Dear Matthew,

We faced similar challenges when collecting and shipping subsurface water samples or samples from freshwater lochs.

Samples were collected by pulling them up into use-once sterile syringes.

Since sample volume was not a limiting factor we settled on filling 22 mL glass vials (the type typically used for head-space analysis) to the brim (actually to slight overflow) and sealing the vials with crimp seals fitted with PTFE backed silicone septa.

This approach can easily be adapted to smaller sample volumes by using e.g. 2 mL autosampler vials (amber) and correspondingly size crimp seals.

To minimize risk of sample deterioration due to microbial activity we sterile filtrated samples through 0.2 um syringe filters into the vials.

The small air volume in a vial is completely replaced by the water sample during this process.  However, if you feel even this contact with air might cause problems for your particular samples you could crimp the vials and flush them with N2 prior to use.  To do this you jury-rig a syringe needle to a N2 cylinder and insert the needle through the septum.  You need a second relieve needle through which air can escape and to prevent pressurizing the vial.

Kind regards,


-----Original Message-----
From: Stable Isotope Geochemistry [mailto:[log in to unmask]] On Behalf Of Matthew DeCesare
Sent: 16 December 2014 20:43
To: [log in to unmask]
Subject: [ISOGEOCHEM] Preventing pore water d18O & DO contamination

Hello everyone,

I will be taking part in an Antarctic expedition to the Ross Sea in January and will be using Rhizon samplers to extract pore water from kasten and piston cores for pH, dissolved oxygen, salinity and d18O analysis. However I am concerned about sample contamination with regard to DO and d18O and would like your advice.

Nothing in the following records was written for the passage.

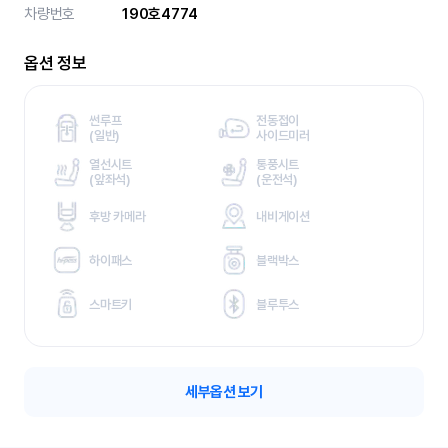
차량번호
190호4774
옵션 정보
썬루프
전동접이
(
일반)
사이드미러
열선시트
통풍시트
(
앞좌석)
(
운전석)
후방 카메라
내비게이션
하이패스
블랙박스
스마트키
블루투스
세부옵션 보기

In the original proposal the extracted pore waters were going to be injected into septa capped glass vials under a Helium filled portable glove bag, however there were concerns using pressurized glass vials and needles on a ship. It was advised that we use HDPE bottles (or centrifuge vials) to store the pore water after extraction. I am unsure if the pore water will be contaminated by the atmosphere during extraction (using a syringe as a vacuum attached to a hydrophobic tube and filter placed inside of the core) and if there is a method for storing pore water that will minimize possible gas exchange.

I would imagine that unless the extraction and analysis is done under an anoxic environment, the pore water will be compromised. Is this true?